PDBsum entry 5dii

Structural protein

PDB id: 5dii

Contents

Protein chains

194 a.a.

199 a.a.

Ligands

SF4 ×2

Waters ×407

PDB id:

5dii

Name:

Structural protein

Title:

Structure of an engineered bacterial microcompartment shell protein binding a [4fe-4s] cluster

Structure:

Microcompartments protein. Chain: a, b, c, d, e, f. Engineered: yes. Mutation: yes

Source:

Haliangium ochraceum (strain dsm 14365 / jcm 11303 / smp-2). Organism_taxid: 502025. Strain: dsm 14365 / jcm 11303 / smp-2. Gene: hoch_5812. Expressed in: escherichia coli. Expression_system_taxid: 562

Resolution:

1.80Å R-factor: 0.189 R-free: 0.218

Authors:

M.Sutter,C.Aussignargues,A.Turmo,C.A.Kerfeld

Key ref:

C.Aussignargues et al. (2016). Structure and Function of a Bacterial Microcompartment Shell Protein Engineered to Bind a [4Fe-4S] Cluster. J Am Chem Soc, 138, 5262-5270. PubMed id: 26704697 DOI: 10.1021/jacs.5b11734

Date:

01-Sep-15 Release date: 03-Feb-16

Protein chains

D0LHE3  (D0LHE3_HALO1) -  Bacterial microcompartment protein trimer-1 from Haliangium ochraceum (strain DSM 14365 / JCM 11303 / SMP-2)

Seq: 205 a.a.

Struc: 194 a.a.*

Protein chains

D0LHE3  (D0LHE3_HALO1) -  Bacterial microcompartment protein trimer-1 from Haliangium ochraceum (strain DSM 14365 / JCM 11303 / SMP-2)

Seq: 205 a.a.

Struc: 199 a.a.*

* PDB and UniProt seqs differ at 2 residue positions (black crosses)
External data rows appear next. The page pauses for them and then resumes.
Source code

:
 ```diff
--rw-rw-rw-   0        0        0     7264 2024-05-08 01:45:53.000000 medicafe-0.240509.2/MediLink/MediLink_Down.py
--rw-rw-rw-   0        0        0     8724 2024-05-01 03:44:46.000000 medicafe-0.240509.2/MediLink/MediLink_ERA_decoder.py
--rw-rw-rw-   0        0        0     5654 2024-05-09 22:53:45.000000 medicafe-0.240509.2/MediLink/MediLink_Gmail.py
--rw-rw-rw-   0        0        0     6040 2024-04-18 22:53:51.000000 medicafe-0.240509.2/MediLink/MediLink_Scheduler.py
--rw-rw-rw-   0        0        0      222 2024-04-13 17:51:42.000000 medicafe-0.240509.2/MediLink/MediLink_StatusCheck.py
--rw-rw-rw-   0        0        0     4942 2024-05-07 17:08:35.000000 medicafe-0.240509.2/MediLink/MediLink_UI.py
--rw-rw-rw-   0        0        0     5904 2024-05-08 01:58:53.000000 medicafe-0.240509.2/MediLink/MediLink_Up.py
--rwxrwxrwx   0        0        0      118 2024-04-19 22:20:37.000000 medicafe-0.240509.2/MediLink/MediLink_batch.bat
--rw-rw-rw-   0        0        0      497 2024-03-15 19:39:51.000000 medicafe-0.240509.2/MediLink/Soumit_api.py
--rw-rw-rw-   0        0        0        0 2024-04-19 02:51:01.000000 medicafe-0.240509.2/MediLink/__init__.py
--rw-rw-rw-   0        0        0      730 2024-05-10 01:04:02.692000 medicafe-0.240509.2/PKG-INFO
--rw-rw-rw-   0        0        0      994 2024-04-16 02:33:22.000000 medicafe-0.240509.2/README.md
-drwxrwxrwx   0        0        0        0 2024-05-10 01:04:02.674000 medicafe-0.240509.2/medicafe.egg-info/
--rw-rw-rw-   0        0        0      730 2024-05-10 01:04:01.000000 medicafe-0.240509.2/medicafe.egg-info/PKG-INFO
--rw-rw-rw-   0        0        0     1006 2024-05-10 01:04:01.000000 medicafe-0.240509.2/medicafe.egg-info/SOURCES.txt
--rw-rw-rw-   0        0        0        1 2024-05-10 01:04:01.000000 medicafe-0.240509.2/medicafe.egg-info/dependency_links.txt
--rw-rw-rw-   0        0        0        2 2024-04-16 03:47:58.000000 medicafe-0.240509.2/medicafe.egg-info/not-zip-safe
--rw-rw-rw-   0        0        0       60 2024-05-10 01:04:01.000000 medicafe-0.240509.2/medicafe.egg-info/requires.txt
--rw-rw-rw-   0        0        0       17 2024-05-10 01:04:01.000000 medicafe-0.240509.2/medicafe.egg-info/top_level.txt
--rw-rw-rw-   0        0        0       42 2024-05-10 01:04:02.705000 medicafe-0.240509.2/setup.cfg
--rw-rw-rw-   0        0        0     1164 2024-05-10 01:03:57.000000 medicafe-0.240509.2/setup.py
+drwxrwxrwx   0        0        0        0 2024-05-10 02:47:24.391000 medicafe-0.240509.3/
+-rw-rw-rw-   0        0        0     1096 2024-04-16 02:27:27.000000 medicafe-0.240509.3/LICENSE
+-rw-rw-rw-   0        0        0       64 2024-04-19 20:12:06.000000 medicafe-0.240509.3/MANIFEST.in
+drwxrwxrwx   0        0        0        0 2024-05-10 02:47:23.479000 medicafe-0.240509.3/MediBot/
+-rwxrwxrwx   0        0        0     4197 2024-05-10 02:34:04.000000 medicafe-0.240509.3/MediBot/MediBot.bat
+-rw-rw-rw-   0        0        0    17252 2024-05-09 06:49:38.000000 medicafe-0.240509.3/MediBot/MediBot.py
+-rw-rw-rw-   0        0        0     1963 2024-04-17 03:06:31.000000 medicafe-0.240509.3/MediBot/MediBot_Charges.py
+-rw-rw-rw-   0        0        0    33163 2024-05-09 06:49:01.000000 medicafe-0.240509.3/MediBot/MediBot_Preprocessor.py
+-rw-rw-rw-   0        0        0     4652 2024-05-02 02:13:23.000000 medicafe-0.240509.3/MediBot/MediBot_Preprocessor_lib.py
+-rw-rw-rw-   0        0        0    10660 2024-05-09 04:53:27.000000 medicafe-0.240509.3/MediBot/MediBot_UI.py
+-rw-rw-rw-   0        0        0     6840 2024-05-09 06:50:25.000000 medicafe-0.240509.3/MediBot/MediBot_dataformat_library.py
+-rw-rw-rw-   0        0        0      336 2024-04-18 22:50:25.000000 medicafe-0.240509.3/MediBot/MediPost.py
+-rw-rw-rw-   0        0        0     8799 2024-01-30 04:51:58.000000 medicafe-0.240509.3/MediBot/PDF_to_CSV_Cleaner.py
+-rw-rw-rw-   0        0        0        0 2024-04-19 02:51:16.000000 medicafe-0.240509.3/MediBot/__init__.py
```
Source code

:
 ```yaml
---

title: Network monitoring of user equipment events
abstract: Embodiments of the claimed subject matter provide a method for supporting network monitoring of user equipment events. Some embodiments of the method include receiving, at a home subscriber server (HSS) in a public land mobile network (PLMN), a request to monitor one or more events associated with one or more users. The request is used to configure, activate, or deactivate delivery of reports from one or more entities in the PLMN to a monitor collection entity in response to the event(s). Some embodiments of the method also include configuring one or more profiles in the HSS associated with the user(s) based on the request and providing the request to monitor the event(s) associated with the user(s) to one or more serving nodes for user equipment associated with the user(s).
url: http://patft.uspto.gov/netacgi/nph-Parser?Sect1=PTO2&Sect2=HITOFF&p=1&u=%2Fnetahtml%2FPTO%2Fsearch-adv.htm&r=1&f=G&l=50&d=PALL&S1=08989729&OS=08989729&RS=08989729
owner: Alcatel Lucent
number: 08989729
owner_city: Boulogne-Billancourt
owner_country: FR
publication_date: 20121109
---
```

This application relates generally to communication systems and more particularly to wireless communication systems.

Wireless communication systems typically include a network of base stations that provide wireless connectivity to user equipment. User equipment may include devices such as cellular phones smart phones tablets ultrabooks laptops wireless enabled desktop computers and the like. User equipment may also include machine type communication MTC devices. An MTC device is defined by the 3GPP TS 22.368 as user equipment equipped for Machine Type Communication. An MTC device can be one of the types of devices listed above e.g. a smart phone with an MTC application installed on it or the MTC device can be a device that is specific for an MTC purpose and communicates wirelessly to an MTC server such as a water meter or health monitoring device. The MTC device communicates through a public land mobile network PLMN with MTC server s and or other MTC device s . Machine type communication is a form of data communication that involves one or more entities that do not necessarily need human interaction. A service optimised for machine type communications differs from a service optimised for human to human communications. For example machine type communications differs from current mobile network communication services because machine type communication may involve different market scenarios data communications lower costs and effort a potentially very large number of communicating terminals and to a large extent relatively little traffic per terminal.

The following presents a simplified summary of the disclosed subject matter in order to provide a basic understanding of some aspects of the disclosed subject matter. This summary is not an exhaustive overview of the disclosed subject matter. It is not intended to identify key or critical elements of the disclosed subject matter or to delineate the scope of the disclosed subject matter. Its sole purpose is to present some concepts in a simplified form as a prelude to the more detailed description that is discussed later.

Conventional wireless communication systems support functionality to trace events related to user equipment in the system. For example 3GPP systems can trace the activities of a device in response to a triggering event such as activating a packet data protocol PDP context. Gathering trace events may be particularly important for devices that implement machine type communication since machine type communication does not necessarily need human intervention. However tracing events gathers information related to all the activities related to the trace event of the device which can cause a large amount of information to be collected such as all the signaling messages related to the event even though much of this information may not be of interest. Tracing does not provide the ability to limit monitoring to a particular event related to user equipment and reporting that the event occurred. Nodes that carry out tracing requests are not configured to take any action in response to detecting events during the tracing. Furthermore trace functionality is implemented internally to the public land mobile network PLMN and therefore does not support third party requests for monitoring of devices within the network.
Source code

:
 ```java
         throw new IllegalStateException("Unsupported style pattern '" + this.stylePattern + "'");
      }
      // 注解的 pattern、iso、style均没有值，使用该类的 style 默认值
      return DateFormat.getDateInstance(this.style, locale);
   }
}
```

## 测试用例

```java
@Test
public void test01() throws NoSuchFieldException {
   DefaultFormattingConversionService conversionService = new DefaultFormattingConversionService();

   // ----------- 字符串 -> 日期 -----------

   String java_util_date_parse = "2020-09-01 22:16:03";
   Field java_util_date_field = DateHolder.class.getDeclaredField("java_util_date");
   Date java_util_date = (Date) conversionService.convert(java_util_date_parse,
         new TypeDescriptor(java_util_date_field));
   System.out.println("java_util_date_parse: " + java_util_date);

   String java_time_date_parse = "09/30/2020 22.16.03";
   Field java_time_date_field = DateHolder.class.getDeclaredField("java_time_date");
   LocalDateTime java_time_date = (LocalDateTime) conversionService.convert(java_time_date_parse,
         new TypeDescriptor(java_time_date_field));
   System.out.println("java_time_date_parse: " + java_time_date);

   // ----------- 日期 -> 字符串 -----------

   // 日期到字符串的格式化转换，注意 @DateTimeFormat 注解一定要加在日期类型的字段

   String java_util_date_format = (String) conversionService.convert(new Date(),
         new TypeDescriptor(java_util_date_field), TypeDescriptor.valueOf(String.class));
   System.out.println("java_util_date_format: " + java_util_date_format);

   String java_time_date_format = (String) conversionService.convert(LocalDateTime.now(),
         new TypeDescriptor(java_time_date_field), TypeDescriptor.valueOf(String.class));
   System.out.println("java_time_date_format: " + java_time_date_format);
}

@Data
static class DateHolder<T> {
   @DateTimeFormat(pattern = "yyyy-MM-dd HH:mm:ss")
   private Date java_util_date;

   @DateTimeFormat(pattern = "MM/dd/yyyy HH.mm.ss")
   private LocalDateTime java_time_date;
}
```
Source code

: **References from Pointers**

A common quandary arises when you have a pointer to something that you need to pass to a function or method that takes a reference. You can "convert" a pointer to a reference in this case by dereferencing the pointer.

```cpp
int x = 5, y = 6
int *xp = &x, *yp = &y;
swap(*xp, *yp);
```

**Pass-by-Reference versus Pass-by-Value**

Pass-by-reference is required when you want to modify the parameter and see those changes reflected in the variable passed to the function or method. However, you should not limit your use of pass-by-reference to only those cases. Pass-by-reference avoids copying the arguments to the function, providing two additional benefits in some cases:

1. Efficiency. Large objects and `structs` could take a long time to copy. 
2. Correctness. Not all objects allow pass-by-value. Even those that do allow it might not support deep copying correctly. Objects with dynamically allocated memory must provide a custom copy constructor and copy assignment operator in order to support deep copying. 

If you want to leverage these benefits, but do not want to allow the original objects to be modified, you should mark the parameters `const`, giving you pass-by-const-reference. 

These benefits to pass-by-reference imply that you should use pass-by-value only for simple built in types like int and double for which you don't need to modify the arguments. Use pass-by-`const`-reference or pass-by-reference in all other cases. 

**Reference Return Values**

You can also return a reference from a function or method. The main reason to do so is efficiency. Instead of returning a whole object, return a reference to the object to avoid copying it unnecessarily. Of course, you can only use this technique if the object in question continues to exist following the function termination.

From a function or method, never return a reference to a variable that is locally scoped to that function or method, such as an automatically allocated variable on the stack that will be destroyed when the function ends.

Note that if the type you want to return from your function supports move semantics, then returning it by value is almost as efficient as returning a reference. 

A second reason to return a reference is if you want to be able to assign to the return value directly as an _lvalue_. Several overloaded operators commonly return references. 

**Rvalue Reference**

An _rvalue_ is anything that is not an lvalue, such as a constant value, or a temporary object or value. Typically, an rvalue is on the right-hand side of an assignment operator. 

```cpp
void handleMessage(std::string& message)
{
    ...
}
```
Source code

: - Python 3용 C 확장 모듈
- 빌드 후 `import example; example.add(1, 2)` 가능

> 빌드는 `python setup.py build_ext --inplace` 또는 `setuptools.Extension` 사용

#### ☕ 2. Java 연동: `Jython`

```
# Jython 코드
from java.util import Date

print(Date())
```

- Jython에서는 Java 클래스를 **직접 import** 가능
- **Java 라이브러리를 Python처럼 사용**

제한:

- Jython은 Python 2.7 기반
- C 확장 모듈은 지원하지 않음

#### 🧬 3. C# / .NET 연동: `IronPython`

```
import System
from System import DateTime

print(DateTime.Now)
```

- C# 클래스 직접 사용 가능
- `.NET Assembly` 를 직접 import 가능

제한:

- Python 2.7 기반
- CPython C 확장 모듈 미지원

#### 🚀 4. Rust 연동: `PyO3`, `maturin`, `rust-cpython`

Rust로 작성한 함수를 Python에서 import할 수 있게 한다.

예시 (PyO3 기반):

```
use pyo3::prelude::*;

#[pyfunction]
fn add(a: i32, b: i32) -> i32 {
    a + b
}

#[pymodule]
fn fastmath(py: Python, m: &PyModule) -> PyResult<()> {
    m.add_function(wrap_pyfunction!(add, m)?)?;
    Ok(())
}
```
DOI no: 10.1021/jacs.5b11734

J Am Chem Soc 138:5262-5270 (2016)

PubMed id: 26704697

Structure and Function of a Bacterial Microcompartment Shell Protein Engineered to Bind a [4Fe-4S] Cluster.

C.Aussignargues, M.E.Pandelia, M.Sutter, J.S.Plegaria, J.Zarzycki, A.Turmo, J.Huang, D.C.Ducat, E.L.Hegg, B.R.Gibney, C.A.Kerfeld.

ABSTRACT

Bacterial microcompartments (BMCs) are self-assembling organelles composed of a selectively permeable protein shell and encapsulated enzymes. They are considered promising templates for the engineering of designed bionanoreactors for biotechnology. In particular, encapsulation of oxidoreductive reactions requiring electron transfer between the lumen of the BMC and the cytosol relies on the ability to conduct electrons across the shell. We determined the crystal structure of a component protein of a synthetic BMC shell, which informed the rational design of a [4Fe-4S] cluster-binding site in its pore. We also solved the structure of the [4Fe-4S] cluster-bound, engineered protein to 1.8 Å resolution, providing the first structure of a BMC shell protein containing a metal center. The [4Fe-4S] cluster was characterized by optical and EPR spectroscopies; it has a reduction potential of -370 mV vs the standard hydrogen electrode (SHE) and is stable through redox cycling. This remarkable stability may be attributable to the hydrogen-bonding network provided by the main chain of the protein scaffold. The properties of the [4Fe-4S] cluster resemble those in low-potential bacterial ferredoxins, while its ligation to three cysteine residues is reminiscent of enzymes such as aconitase and radical S-adenosymethionine (SAM) enzymes. This engineered shell protein provides the foundation for conferring electron-transfer functionality to BMC shells.